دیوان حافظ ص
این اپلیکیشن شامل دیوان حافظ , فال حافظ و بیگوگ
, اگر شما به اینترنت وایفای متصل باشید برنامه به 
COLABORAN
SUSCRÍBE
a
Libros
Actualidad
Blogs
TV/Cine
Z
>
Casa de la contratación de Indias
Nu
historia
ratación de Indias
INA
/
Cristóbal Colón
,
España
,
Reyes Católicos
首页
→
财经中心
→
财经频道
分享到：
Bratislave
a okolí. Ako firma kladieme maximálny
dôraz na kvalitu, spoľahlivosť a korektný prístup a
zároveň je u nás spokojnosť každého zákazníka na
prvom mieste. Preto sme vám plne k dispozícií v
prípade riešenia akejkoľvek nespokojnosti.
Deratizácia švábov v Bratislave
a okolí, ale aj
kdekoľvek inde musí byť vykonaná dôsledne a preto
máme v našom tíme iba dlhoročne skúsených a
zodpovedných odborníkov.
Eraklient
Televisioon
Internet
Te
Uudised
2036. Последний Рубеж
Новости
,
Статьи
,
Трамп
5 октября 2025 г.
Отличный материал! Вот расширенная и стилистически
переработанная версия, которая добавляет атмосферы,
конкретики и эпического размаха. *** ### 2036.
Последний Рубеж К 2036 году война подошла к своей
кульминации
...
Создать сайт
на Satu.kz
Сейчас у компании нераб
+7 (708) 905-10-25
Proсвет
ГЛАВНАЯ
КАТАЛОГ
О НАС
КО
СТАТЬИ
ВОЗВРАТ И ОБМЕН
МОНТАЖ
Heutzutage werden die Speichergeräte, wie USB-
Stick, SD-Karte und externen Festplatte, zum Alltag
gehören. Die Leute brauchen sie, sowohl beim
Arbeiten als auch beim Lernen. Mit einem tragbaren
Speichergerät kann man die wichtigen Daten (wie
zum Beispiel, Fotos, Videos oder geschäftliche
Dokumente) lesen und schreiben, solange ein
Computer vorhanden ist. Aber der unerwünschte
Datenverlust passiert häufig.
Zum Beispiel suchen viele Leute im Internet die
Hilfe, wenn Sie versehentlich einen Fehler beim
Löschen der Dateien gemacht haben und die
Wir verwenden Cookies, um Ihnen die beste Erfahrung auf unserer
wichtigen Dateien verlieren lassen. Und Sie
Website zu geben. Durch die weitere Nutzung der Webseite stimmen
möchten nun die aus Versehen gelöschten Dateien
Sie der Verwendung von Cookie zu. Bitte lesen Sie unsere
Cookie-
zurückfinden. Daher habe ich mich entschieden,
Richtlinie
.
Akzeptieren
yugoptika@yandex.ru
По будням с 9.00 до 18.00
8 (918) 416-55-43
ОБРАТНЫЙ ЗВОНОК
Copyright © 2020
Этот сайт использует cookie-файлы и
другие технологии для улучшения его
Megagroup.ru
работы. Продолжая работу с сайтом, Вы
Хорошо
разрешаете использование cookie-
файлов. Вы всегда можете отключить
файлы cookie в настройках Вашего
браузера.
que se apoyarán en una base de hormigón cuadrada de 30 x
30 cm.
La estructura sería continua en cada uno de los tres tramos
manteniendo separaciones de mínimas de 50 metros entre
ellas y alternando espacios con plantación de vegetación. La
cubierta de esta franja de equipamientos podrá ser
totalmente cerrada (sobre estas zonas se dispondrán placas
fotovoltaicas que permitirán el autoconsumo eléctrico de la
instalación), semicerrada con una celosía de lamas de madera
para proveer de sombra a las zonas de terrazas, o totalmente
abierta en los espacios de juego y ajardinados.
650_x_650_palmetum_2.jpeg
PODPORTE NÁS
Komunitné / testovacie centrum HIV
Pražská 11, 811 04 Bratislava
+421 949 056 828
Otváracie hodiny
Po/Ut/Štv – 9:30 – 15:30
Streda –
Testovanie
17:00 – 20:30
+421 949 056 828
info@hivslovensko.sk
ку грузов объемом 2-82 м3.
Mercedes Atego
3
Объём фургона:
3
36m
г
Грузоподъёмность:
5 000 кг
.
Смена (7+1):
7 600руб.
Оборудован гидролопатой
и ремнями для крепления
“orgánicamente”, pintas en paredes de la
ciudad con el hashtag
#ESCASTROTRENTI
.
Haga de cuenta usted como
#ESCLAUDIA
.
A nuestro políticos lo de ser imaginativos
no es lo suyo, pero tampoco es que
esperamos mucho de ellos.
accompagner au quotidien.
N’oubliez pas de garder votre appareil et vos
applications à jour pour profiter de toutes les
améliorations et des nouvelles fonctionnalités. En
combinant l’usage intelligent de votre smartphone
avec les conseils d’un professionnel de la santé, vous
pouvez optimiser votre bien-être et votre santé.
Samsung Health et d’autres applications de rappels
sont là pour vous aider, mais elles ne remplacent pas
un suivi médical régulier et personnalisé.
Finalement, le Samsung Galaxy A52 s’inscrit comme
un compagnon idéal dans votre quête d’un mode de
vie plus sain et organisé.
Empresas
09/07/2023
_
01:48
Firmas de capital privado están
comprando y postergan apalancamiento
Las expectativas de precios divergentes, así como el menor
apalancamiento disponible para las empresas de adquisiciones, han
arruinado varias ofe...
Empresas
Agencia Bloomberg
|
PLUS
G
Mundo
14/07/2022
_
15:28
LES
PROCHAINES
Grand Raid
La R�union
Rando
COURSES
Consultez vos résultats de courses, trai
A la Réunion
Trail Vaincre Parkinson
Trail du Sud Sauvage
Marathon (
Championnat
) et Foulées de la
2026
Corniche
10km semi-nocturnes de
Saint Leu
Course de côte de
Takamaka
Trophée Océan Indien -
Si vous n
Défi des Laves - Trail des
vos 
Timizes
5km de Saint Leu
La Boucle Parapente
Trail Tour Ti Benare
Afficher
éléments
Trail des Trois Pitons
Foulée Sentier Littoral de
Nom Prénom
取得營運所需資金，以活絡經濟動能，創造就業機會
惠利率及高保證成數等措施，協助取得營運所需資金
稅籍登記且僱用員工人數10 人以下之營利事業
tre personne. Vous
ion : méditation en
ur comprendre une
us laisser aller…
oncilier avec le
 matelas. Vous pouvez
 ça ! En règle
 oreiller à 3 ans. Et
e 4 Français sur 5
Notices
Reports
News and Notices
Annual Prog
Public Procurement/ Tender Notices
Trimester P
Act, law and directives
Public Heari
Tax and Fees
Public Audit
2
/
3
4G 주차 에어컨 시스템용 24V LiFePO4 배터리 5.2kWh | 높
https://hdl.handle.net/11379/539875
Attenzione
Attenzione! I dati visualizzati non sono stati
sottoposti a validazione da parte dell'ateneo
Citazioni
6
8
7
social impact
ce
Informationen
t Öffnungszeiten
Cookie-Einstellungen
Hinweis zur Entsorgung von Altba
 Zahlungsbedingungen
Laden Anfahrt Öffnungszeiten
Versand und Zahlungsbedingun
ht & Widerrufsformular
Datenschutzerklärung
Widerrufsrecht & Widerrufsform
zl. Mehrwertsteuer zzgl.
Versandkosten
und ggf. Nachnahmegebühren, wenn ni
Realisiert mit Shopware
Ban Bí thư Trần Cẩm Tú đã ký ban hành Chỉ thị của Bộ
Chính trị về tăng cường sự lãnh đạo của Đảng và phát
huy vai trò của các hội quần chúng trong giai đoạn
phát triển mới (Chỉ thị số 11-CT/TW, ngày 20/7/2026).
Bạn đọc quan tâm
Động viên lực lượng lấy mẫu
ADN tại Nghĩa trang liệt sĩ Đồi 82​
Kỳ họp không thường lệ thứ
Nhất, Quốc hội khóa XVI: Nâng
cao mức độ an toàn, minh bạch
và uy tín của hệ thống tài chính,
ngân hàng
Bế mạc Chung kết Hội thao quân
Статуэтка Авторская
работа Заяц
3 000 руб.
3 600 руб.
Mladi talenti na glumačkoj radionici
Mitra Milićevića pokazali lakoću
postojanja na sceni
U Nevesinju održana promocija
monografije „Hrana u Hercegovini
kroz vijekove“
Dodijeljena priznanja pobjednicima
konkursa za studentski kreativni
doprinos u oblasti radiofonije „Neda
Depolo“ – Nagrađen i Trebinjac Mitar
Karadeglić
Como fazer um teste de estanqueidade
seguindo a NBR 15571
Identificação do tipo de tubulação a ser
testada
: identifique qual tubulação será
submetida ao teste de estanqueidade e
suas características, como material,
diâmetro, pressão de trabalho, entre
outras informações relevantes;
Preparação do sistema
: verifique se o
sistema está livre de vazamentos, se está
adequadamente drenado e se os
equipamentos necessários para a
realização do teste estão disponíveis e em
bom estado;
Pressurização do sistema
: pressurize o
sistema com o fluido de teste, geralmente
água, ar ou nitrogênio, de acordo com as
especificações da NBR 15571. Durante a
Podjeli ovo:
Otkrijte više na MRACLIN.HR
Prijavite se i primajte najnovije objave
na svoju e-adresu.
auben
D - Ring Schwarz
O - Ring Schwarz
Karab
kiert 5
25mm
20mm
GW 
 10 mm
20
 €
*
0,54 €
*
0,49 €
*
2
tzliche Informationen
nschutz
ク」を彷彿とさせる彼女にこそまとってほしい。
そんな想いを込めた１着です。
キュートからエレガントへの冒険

> **ASSIGNMENT**: Keeping every character as it is, restate the lines above that run from the line with "работы. Продолжая работу с сайтом, Вы" through the line with "и ремнями для крепления", both included, and nothing else.

> **RESPONSE AREA**:
работы. Продолжая работу с сайтом, Вы
Хорошо
разрешаете использование cookie-
файлов. Вы всегда можете отключить
файлы cookie в настройках Вашего
браузера.
que se apoyarán en una base de hormigón cuadrada de 30 x
30 cm.
La estructura sería continua en cada uno de los tres tramos
manteniendo separaciones de mínimas de 50 metros entre
ellas y alternando espacios con plantación de vegetación. La
cubierta de esta franja de equipamientos podrá ser
totalmente cerrada (sobre estas zonas se dispondrán placas
fotovoltaicas que permitirán el autoconsumo eléctrico de la
instalación), semicerrada con una celosía de lamas de madera
para proveer de sombra a las zonas de terrazas, o totalmente
abierta en los espacios de juego y ajardinados.
650_x_650_palmetum_2.jpeg
PODPORTE NÁS
Komunitné / testovacie centrum HIV
Pražská 11, 811 04 Bratislava
+421 949 056 828
Otváracie hodiny
Po/Ut/Štv – 9:30 – 15:30
Streda –
Testovanie
17:00 – 20:30
+421 949 056 828
info@hivslovensko.sk
ку грузов объемом 2-82 м3.
Mercedes Atego
3
Объём фургона:
3
36m
г
Грузоподъёмность:
5 000 кг
.
Смена (7+1):
7 600руб.
Оборудован гидролопатой
и ремнями для крепления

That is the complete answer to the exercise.